Imagine the Life of the Spirit

Paul welcomed all who came to him, proclaiming the kingdom of God and teaching about the Lord Jesus Christ with all boldness and without hindrance. – Acts 28:30-31

This Sunday is Pentecost, the celebration of the Holy Spirit coming down on all people and the fulfillment of the promises of Jesus to provide a companion, comforter, helper, and gift to his disciples after he ascended into heaven.

I love Pentecost, the Feast of the Holy Spirit. It is one of the most amazing stories in the whole Bible and is one of the trinity of feast days and celebrations (along with Christmas, the Feast of the Incarnation, and Easter, the Feast of the Resurrection) which offers us so much as we conclude the year’s theme of Faith Matters.

The Women’s Bible Study just concluded their year-long study of the Book of Acts. The verse above is the last verse in the whole book, about Paul welcoming allproclaiming the kingdom of God, teaching about the Lord Jesus, and having all boldness and no hindrances. This verse seems to summarize for us what Faith Matters is all about—sharing the good news with everyone, with boldness and grace, and focusing on what matters—Jesus Christ is Lord of all and ushers in the new reign of God.

We really need to know this for ourselves right now: the good news won’t be hindered by any of the terrible things humans do to one another or the structures of evil that injure the children of God.

We’re in a liminal space like Paul’s, struggling for justice and peace, wondering what the future will bring, overwhelmed by hearing about more gun violence and continued loss and wars and the everyday anxiety and depression of trying to explain all of this to our children, grandchildren—and ourselves. Paul is really an example for us; he was under house arrest and caught in the middle of religious wars and the control of a pagan empire and yet continued to live with hope and grace, sharing with all that Jesus Christ is Lord and the kingdom of God is among us.

In our women’s Bible study, we read from Willie James Jennings’ Acts commentary. His insights brought new life to Acts for us, especially how the Book of Acts continues to have relevance to our faith today. His postscript is worth quoting in full, but I’ll just quote a few lines. Jennings wrote about a few of the insights he himself learned in writing the commentary: that he came to sympathize and understand the diaspora (or scattered) Jewish people, who were just trying to survive in hostile and foreign lands; that the Spirit of God is directing, speaking, and guiding people in ways that they aren’t expecting—or at times even wanting; and finally, that the Spirit is calling us into something new. Jennings writes,

“I see with much greater urgency the need for imagining and enacting forms of life together that transgress the boundaries we all know so well—racial, ethnic, economic, social, gendered, and nationalist. Acts clarifies for me the depth of change necessary for enacting the life of the common in the Spirit. … If Acts announces a new beginning with God, then I am convinced that we have not fully entered into that newness. That newness requires a new space in which to take hold of our freedom in the Spirit.”

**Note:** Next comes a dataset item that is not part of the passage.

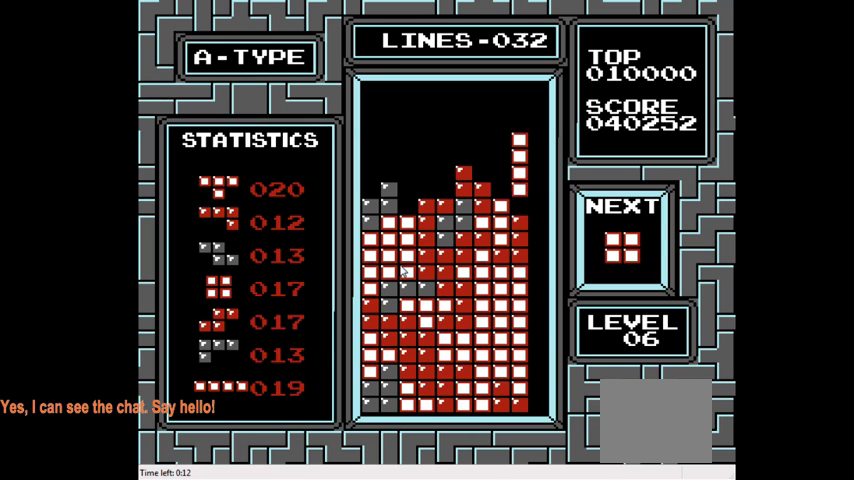
{"buttons": [], "right_stick": "center", "events": [[133, "DPAD_RIGHT", "down"], [400, "DPAD_RIGHT", "up"]]}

What does this look like in our own moment? Join me in pondering this together.

For my own life, I’m pondering how to be more intentional in my welcome to those who are not in the majority in our churches—older adults who are divorced, widowed, or never married; LGBTQ Christians; people who are neuroatypical or who have intellectual disabilities or differences; individuals and couples who do not have children. I wonder how to better enact life together for those who have been on the margins of our churches.

I was brought some of these insights from people’s experiences I recently heard. I was a part of a continuing education seminar last week at University of Aberdeen in Scotland. I heard presentations from many of my fellow doctoral colleagues about disability and theology and rethinking how welcoming we are in churches and the way we talk about faith with those with mild, moderate, and severe intellectual differences. I was very moved to hear one pastor’s presentation about investigating how preaching could better address our parishioners who are neuroatypical or have intellectual disabilities. Another presentation was about experiences of anxiety and prayer for those with autism. I was moved to hear about how the Holy Spirit is at work in some ways I had not previously thought about.

The Holy Spirit touched all the people at the first Pentecost and continues to move in all of us today. Come with me this Pentecost on this Christian journey of discipleship to seek how the Spirit is calling each one of us to imagine and enact the life in the Spirit, empowered to live out the transforming love of God.

The Rev. Emily Zimbrick-Rogers
Associate Rector

We are a church on a mission to know God in Jesus Christ and make Christ known to others.